Putting all this together: how can privacy be protected while taking advantage of the potential of ‘big data’?. This is an ethical tension between competing principles or ethical demands: the duties to be reconciled are 1) safeguarding individual rights and 2) improving human welfare.
- This can be understood as a result of polarisation of a moral framework – we focus on the two duties to the individual and society and miss the privacy of groups in the middle
- Ironically, it is the ‘social group’ level that is served by technology
Five related problems:
- Can groups hold rights? (it seems so – e.g. national self-determination)
- If yes, can groups hold a right to privacy?
- When might a group qualify as a privacy holder? (corporate agency is often like this, isn’t it?)
- How does group privacy relate to individual privacy?
- Does respect for individual privacy require respect for the privacy of the group to which the individual belongs? (big data tends to address groups (‘types’) rather than individuals (‘tokens’))

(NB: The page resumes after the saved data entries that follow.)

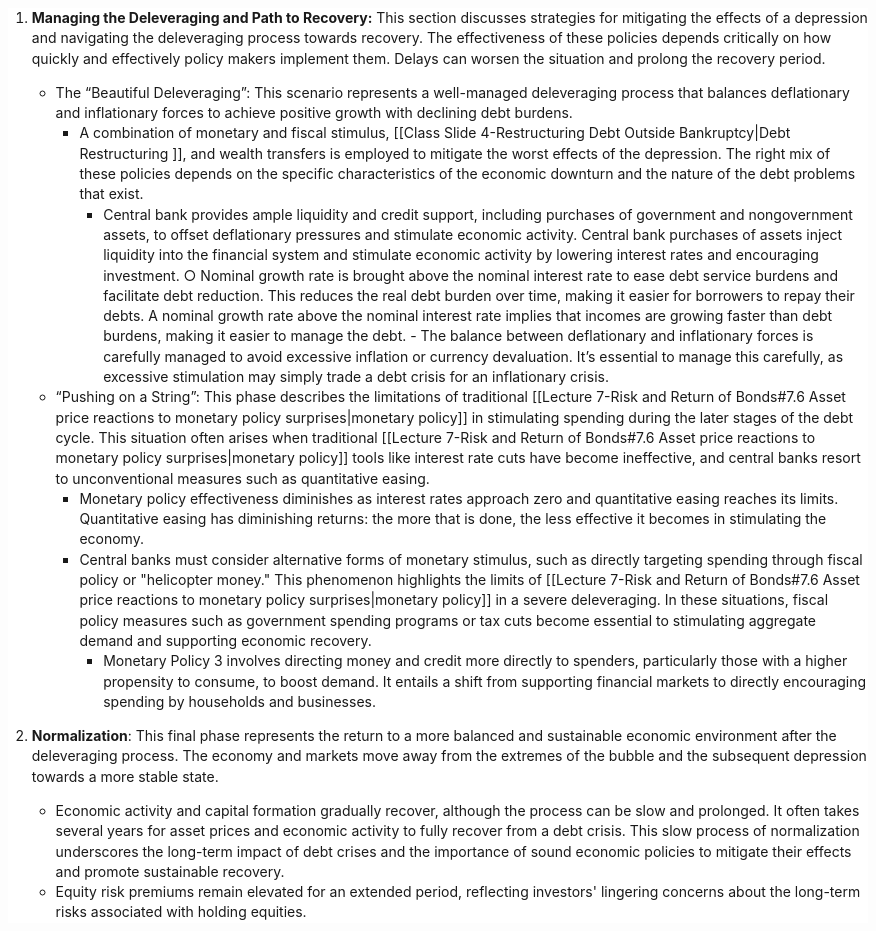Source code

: 1. **Managing the Deleveraging and Path to Recovery:** This section discusses strategies for mitigating the effects of a depression and navigating the deleveraging process towards recovery. The effectiveness of these policies depends critically on how quickly and effectively policy makers implement them. Delays can worsen the situation and prolong the recovery period.

	- The “Beautiful Deleveraging”: This scenario represents a well-managed deleveraging process that balances deflationary and inflationary forces to achieve positive growth with declining debt burdens.
		- A combination of monetary and fiscal stimulus,  [[Class Slide 4-Restructuring Debt Outside Bankruptcy|Debt Restructuring ]],  and wealth transfers is employed to mitigate the worst effects of the depression. The right mix of these policies depends on the specific characteristics of the economic downturn and the nature of the debt problems that exist.
			- Central bank provides ample liquidity and credit support,  including purchases of government and nongovernment assets,  to offset deflationary pressures and stimulate economic activity. Central bank purchases of assets inject liquidity into the financial system and stimulate economic activity by lowering interest rates and encouraging investment.
				○ Nominal growth rate is brought above the nominal interest rate to ease debt service burdens and facilitate debt reduction. This reduces the real debt burden over time,  making it easier for borrowers to repay their debts. A nominal growth rate above the nominal interest rate implies that incomes are growing faster than debt burdens,  making it easier to manage the debt.
					- The balance between deflationary and inflationary forces is carefully managed to avoid excessive inflation or currency devaluation. It’s essential to manage this carefully,  as excessive stimulation may simply trade a debt crisis for an inflationary crisis.
	- “Pushing on a String”: This phase describes the limitations of traditional [[Lecture 7-Risk and Return of Bonds#7.6 Asset price reactions to monetary policy surprises|monetary policy]] in stimulating spending during the later stages of the debt cycle. This situation often arises when traditional [[Lecture 7-Risk and Return of Bonds#7.6 Asset price reactions to monetary policy surprises|monetary policy]] tools like interest rate cuts have become ineffective,  and central banks resort to unconventional measures such as quantitative easing.
		- Monetary policy effectiveness diminishes as interest rates approach zero and quantitative easing reaches its limits. Quantitative easing has diminishing returns: the more that is done,  the less effective it becomes in stimulating the economy.
		- Central banks must consider alternative forms of monetary stimulus,  such as directly targeting spending through fiscal policy or "helicopter money." This phenomenon highlights the limits of [[Lecture 7-Risk and Return of Bonds#7.6 Asset price reactions to monetary policy surprises|monetary policy]] in a severe deleveraging. In these situations,  fiscal policy measures such as government spending programs or tax cuts become essential to stimulating aggregate demand and supporting economic recovery.
			- Monetary Policy 3 involves directing money and credit more directly to spenders,  particularly those with a higher propensity to consume,  to boost demand. It entails a shift from supporting financial markets to directly encouraging spending by households and businesses.

1. **Normalization**: This final phase represents the return to a more balanced and sustainable economic environment after the deleveraging process. The economy and markets move away from the extremes of the bubble and the subsequent depression towards a more stable state.

	- Economic activity and capital formation gradually recover,  although the process can be slow and prolonged. It often takes several years for asset prices and economic activity to fully recover from a debt crisis. This slow process of normalization underscores the long-term impact of debt crises and the importance of sound economic policies to mitigate their effects and promote sustainable recovery.
	- Equity risk premiums remain elevated for an extended period,  reflecting investors' lingering concerns about the long-term risks associated with holding equities.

The risks of releasing anonymised large data sets might need some unpacking: the example given was that during the civil war in Cote d’Ivoire (2010-2011) Orange released a large metadata set which gave away strategic information about the position of groups involved in the conflict even though no individuals were identifiable. There is a risk of overlooking group interests by focusing on the privacy of the individual.
There are legal or technological instruments which can be employed to mitigate the possibility of the misuse of big data, but there is no one clear solution at present. Most of the discussion centred upon collective identity and the rights that might be afforded an individual according to groups they have autonomously chosen and those within which they have been categorised. What happens, for example, if a group can take a legal action but one has to prove membership of that group in order to qualify? The risk here is that we move into terra incognito when it comes to the preservation of privacy.
Summary of Discussion
Generally speaking, it’s not enough to simply get institutional ethical approval at the start of a project. Institutional approvals typically focus on protection of individuals rather than groups and research activities can change significantly over the course of a project.
In addition to anonymising data there is a case for making it difficult to reconstruct the entire data set so as to stop others from misuse. Increasingly we don’t even know who learners are (e.g. MOOC) so it’s hard to reasonably predict the potential outcomes of an intervention.